Russia’s dying population is the cause of the second and third threats to her survival. To the south, she faces the menace of the holy warriors of Islam coming north to aid secessionist movements, such as the Chechen rebellion. But an even greater danger is China.

In the 19th century, a weak China was preyed upon by all the great European powers, and the czar’s agents ripped California-sized chunks out of her land. Khabarovsk and Vladivostok, home port of Russia’s Pacific fleet, sit on terrain that belonged to China until 1860. Early in Richard Nixon’s first term, Chinese and Russian troops clashed repeatedly along the Ussuri and Amur rivers.

As China’s population soars to 1.5 billion and Russia’s falls to less than one-tenth of that, Beijing will begin to reoccupy her lost lands. Only a threat of nuclear war is likely to keep these lands Russian.

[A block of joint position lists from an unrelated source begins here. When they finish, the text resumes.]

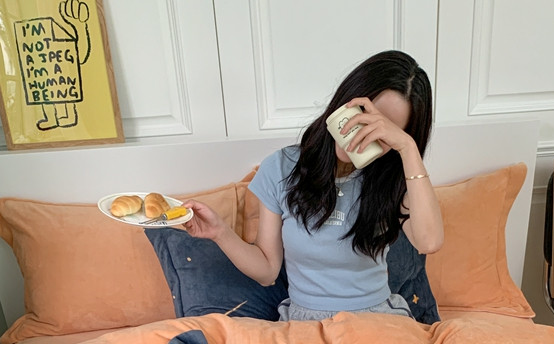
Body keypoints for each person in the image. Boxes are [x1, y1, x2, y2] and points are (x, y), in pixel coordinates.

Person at [181, 50, 443, 321]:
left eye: (385, 132)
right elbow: (267, 271)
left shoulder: (395, 178)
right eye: (365, 117)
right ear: (346, 102)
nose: (365, 136)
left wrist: (408, 148)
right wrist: (221, 233)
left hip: (376, 321)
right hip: (305, 322)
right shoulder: (281, 168)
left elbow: (429, 241)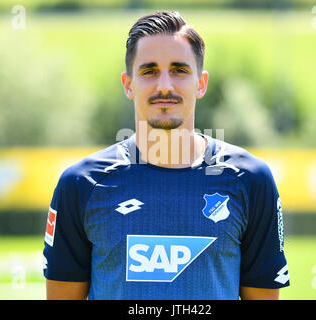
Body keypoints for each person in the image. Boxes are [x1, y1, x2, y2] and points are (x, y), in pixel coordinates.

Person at [43, 10, 289, 300]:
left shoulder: (250, 181)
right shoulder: (81, 185)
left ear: (200, 83)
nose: (164, 86)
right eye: (149, 71)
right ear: (128, 84)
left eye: (179, 70)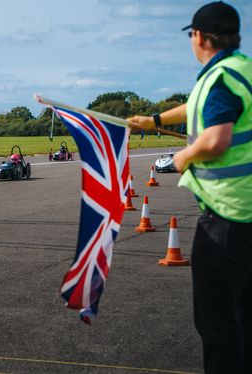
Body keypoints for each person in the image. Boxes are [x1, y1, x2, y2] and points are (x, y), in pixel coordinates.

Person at [128, 2, 251, 372]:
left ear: (197, 36)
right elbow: (196, 105)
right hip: (246, 214)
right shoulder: (237, 69)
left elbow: (215, 140)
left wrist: (183, 157)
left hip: (228, 220)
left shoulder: (219, 79)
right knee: (243, 319)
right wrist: (153, 121)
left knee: (217, 324)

A Moscow-Beijing clash seems inevitable. With British Hong Kong restored, Han Chinese are now being transferred in the millions into Tibet, Mongolia and China’s far west. Beijing also lays claim to all the disputed islands of the South China and East China Sea, as well as Taiwan. When these are secure in the embrace of the Motherland, Russia’s turn will come.

In the Clinton years, Putin seemed to have concluded that the United States, which was moving NATO into Moscow’s front yard, was the once and future enemy. But Putin now appears to have decided that America – all the bluster from her elites about global hegemony and a Pax Americana aside – presents no threat comparable to Islamic fundamentalism, Chinese revanchism or a dying population.

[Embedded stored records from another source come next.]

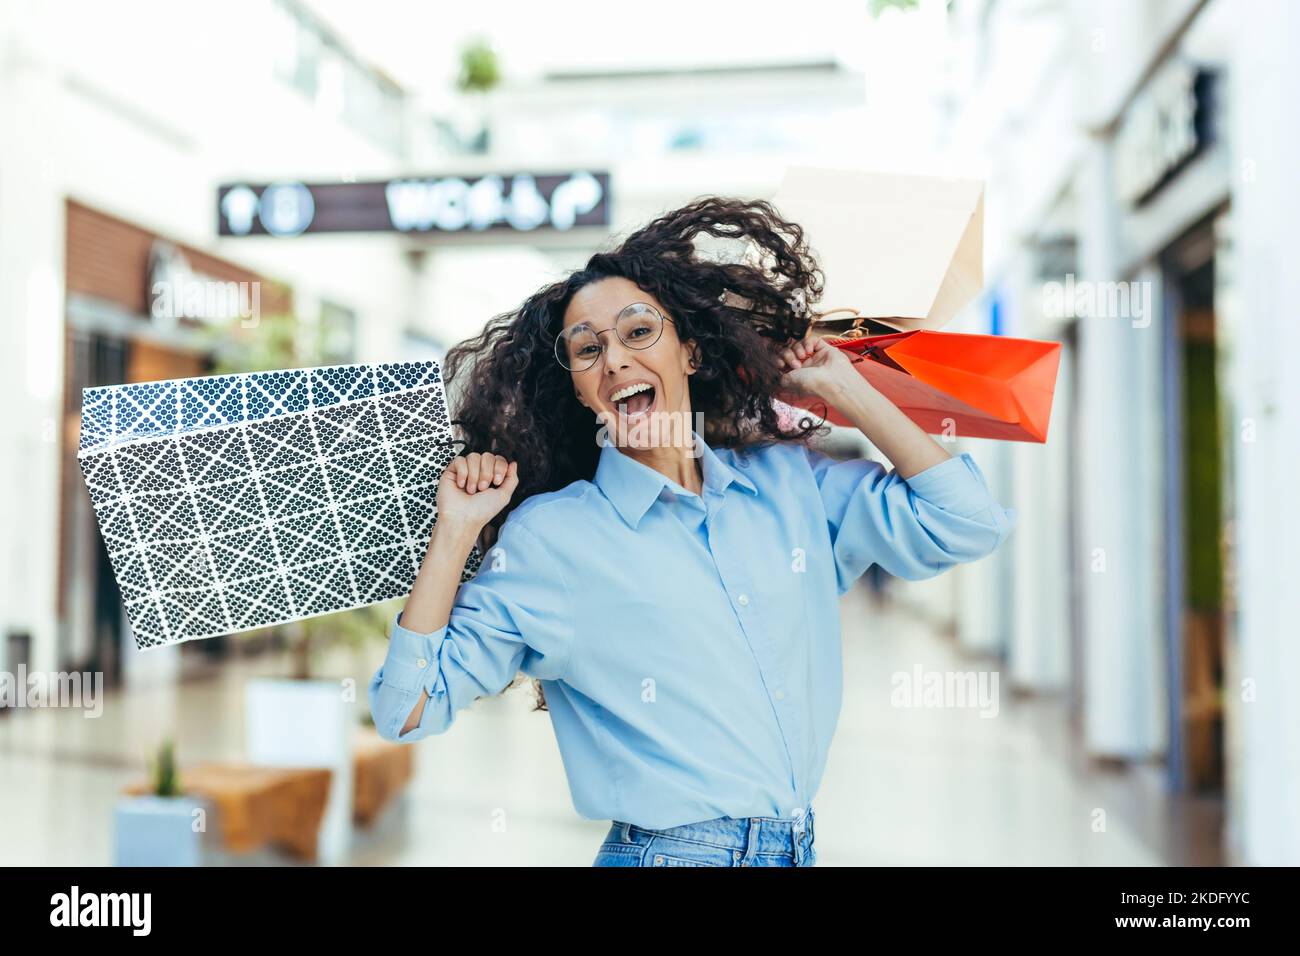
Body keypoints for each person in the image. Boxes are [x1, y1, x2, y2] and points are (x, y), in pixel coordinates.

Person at [368, 197, 1016, 867]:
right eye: (588, 349)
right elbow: (407, 707)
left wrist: (849, 391)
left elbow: (965, 524)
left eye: (638, 332)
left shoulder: (790, 489)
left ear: (691, 351)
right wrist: (456, 532)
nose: (614, 359)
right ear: (583, 392)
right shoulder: (554, 538)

His old comrades in the KGB and the ex-Communist Party and Red Army cadres must be appalled at Putin’s outreach to the Americans, but it should become clear soon, even to them, that U.S. and Russian strategic interests no longer clash as once they did.

Within days of the terrorist attacks on the United States, Putin not only lifted his objections to a U.S. military presence in the former republics of Uzbekistan and Tajikistan, he began to provide ammunition and armor for the victorious offensives of the Northern Alliance that chased the Taliban back to Kabul.

He then ordered the closing of Moscow’s Cold War intelligence base at Lourdes, Cuba, and of the Soviet base at Cam Ranh Bay. Sept. 11 was one of history’s “plastic moments,” as Walter Lippmann called them, when new possibilities suddenly appear for the shuffling off of the carcasses of dead policies.

While Putin appears to see the post-Cold War realities, does the West? All of our recent blather about the inevitable triumph of free markets, free trade and global democracy now seem as great an act of self-delusion as the 1930s conviction that Hitler could be appeased with the return of lands taken away at Versailles.

We are approaching the end of the Western moment in history.

Not only have all the Western empires vanished and all the European colonialists gone home, the peoples they once ruled – Africans, Arabs, Muslims, Hindus, Chinese – are migrating in the millions into the West itself, where they will change forever the character and culture of our once-Christian countries.

Putin seems to have recognized that Russia’s place is with the West, inside the castle walls. If indeed he has, let us lower the drawbridge and bring him in. Russia belongs with the West.